PROBLEM TO WORK ON: Copy out each entry below verbatim, skipping the images.

· · ·

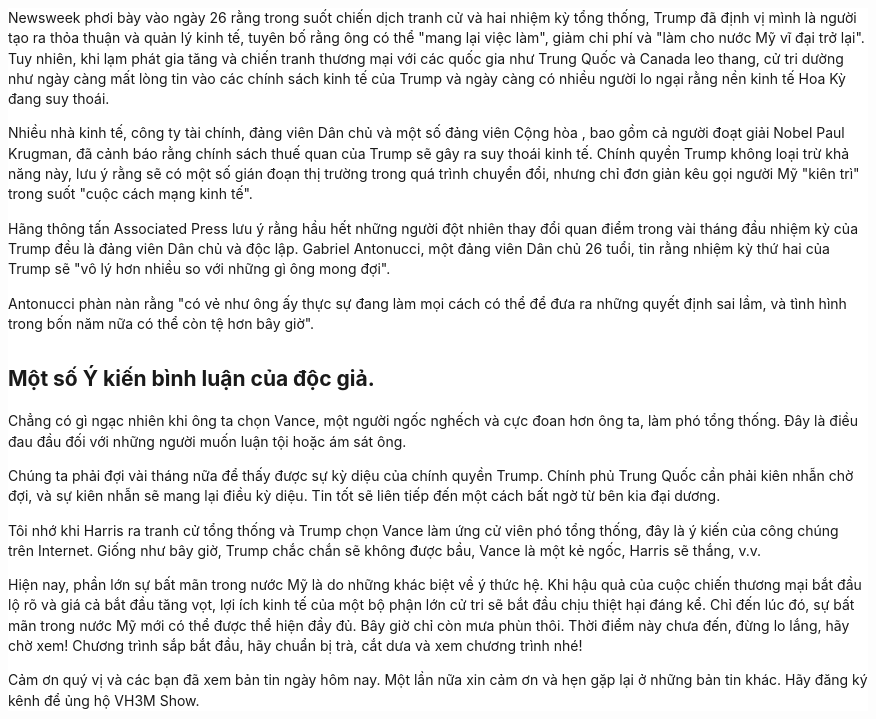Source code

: Newsweek phơi bày vào ngày 26 rằng trong suốt chiến dịch tranh cử và hai nhiệm kỳ tổng thống, Trump đã định vị mình là người tạo ra thỏa thuận và quản lý kinh tế, tuyên bố rằng ông có thể "mang lại việc làm", giảm chi phí và "làm cho nước Mỹ vĩ đại trở lại". Tuy nhiên, khi lạm phát gia tăng và chiến tranh thương mại với các quốc gia như Trung Quốc và Canada leo thang, cử tri dường như ngày càng mất lòng tin vào các chính sách kinh tế của Trump và ngày càng có nhiều người lo ngại rằng nền kinh tế Hoa Kỳ đang suy thoái.

Nhiều nhà kinh tế, công ty tài chính, đảng viên Dân chủ và một số đảng viên Cộng hòa , bao gồm cả người đoạt giải Nobel Paul Krugman, đã cảnh báo rằng chính sách thuế quan của Trump sẽ gây ra suy thoái kinh tế. Chính quyền Trump không loại trừ khả năng này, lưu ý rằng sẽ có một số gián đoạn thị trường trong quá trình chuyển đổi, nhưng chỉ đơn giản kêu gọi người Mỹ "kiên trì" trong suốt "cuộc cách mạng kinh tế".

Hãng thông tấn Associated Press lưu ý rằng hầu hết những người đột nhiên thay đổi quan điểm trong vài tháng đầu nhiệm kỳ của Trump đều là đảng viên Dân chủ và độc lập. Gabriel Antonucci, một đảng viên Dân chủ 26 tuổi, tin rằng nhiệm kỳ thứ hai của Trump sẽ "vô lý hơn nhiều so với những gì ông mong đợi".

Antonucci phàn nàn rằng "có vẻ như ông ấy thực sự đang làm mọi cách có thể để đưa ra những quyết định sai lầm, và tình hình trong bốn năm nữa có thể còn tệ hơn bây giờ".

## Một số Ý kiến bình luận của độc giả.

Chẳng có gì ngạc nhiên khi ông ta chọn Vance, một người ngốc nghếch và cực đoan hơn ông ta, làm phó tổng thống. Đây là điều đau đầu đối với những người muốn luận tội hoặc ám sát ông.

Chúng ta phải đợi vài tháng nữa để thấy được sự kỳ diệu của chính quyền Trump. Chính phủ Trung Quốc cần phải kiên nhẫn chờ đợi, và sự kiên nhẫn sẽ mang lại điều kỳ diệu. Tin tốt sẽ liên tiếp đến một cách bất ngờ từ bên kia đại dương.

Tôi nhớ khi Harris ra tranh cử tổng thống và Trump chọn Vance làm ứng cử viên phó tổng thống, đây là ý kiến của công chúng trên Internet. Giống như bây giờ, Trump chắc chắn sẽ không được bầu, Vance là một kẻ ngốc, Harris sẽ thắng, v.v.

Hiện nay, phần lớn sự bất mãn trong nước Mỹ là do những khác biệt về ý thức hệ. Khi hậu quả của cuộc chiến thương mại bắt đầu lộ rõ và giá cả bắt đầu tăng vọt, lợi ích kinh tế của một bộ phận lớn cử tri sẽ bắt đầu chịu thiệt hại đáng kể. Chỉ đến lúc đó, sự bất mãn trong nước Mỹ mới có thể được thể hiện đầy đủ. Bây giờ chỉ còn mưa phùn thôi.
Thời điểm này chưa đến, đừng lo lắng, hãy chờ xem! Chương trình sắp bắt đầu, hãy chuẩn bị trà, cắt dưa và xem chương trình nhé!

Cảm ơn quý vị và các bạn đã xem bản tin ngày hôm nay. Một lần nữa xin cảm ơn và hẹn gặp lại ở những bản tin khác. Hãy đăng ký kênh để ủng hộ VH3M Show.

· · ·

RESULT FOR THIS EXERCISE:
Source code

: Newsweek phơi bày vào ngày 26 rằng trong suốt chiến dịch tranh cử và hai nhiệm kỳ tổng thống, Trump đã định vị mình là người tạo ra thỏa thuận và quản lý kinh tế, tuyên bố rằng ông có thể "mang lại việc làm", giảm chi phí và "làm cho nước Mỹ vĩ đại trở lại". Tuy nhiên, khi lạm phát gia tăng và chiến tranh thương mại với các quốc gia như Trung Quốc và Canada leo thang, cử tri dường như ngày càng mất lòng tin vào các chính sách kinh tế của Trump và ngày càng có nhiều người lo ngại rằng nền kinh tế Hoa Kỳ đang suy thoái.

Nhiều nhà kinh tế, công ty tài chính, đảng viên Dân chủ và một số đảng viên Cộng hòa , bao gồm cả người đoạt giải Nobel Paul Krugman, đã cảnh báo rằng chính sách thuế quan của Trump sẽ gây ra suy thoái kinh tế. Chính quyền Trump không loại trừ khả năng này, lưu ý rằng sẽ có một số gián đoạn thị trường trong quá trình chuyển đổi, nhưng chỉ đơn giản kêu gọi người Mỹ "kiên trì" trong suốt "cuộc cách mạng kinh tế".

Hãng thông tấn Associated Press lưu ý rằng hầu hết những người đột nhiên thay đổi quan điểm trong vài tháng đầu nhiệm kỳ của Trump đều là đảng viên Dân chủ và độc lập. Gabriel Antonucci, một đảng viên Dân chủ 26 tuổi, tin rằng nhiệm kỳ thứ hai của Trump sẽ "vô lý hơn nhiều so với những gì ông mong đợi".

Antonucci phàn nàn rằng "có vẻ như ông ấy thực sự đang làm mọi cách có thể để đưa ra những quyết định sai lầm, và tình hình trong bốn năm nữa có thể còn tệ hơn bây giờ".

## Một số Ý kiến bình luận của độc giả.

Chẳng có gì ngạc nhiên khi ông ta chọn Vance, một người ngốc nghếch và cực đoan hơn ông ta, làm phó tổng thống. Đây là điều đau đầu đối với những người muốn luận tội hoặc ám sát ông.

Chúng ta phải đợi vài tháng nữa để thấy được sự kỳ diệu của chính quyền Trump. Chính phủ Trung Quốc cần phải kiên nhẫn chờ đợi, và sự kiên nhẫn sẽ mang lại điều kỳ diệu. Tin tốt sẽ liên tiếp đến một cách bất ngờ từ bên kia đại dương.

Tôi nhớ khi Harris ra tranh cử tổng thống và Trump chọn Vance làm ứng cử viên phó tổng thống, đây là ý kiến của công chúng trên Internet. Giống như bây giờ, Trump chắc chắn sẽ không được bầu, Vance là một kẻ ngốc, Harris sẽ thắng, v.v.

Hiện nay, phần lớn sự bất mãn trong nước Mỹ là do những khác biệt về ý thức hệ. Khi hậu quả của cuộc chiến thương mại bắt đầu lộ rõ và giá cả bắt đầu tăng vọt, lợi ích kinh tế của một bộ phận lớn cử tri sẽ bắt đầu chịu thiệt hại đáng kể. Chỉ đến lúc đó, sự bất mãn trong nước Mỹ mới có thể được thể hiện đầy đủ. Bây giờ chỉ còn mưa phùn thôi.
Thời điểm này chưa đến, đừng lo lắng, hãy chờ xem! Chương trình sắp bắt đầu, hãy chuẩn bị trà, cắt dưa và xem chương trình nhé!

Cảm ơn quý vị và các bạn đã xem bản tin ngày hôm nay. Một lần nữa xin cảm ơn và hẹn gặp lại ở những bản tin khác. Hãy đăng ký kênh để ủng hộ VH3M Show.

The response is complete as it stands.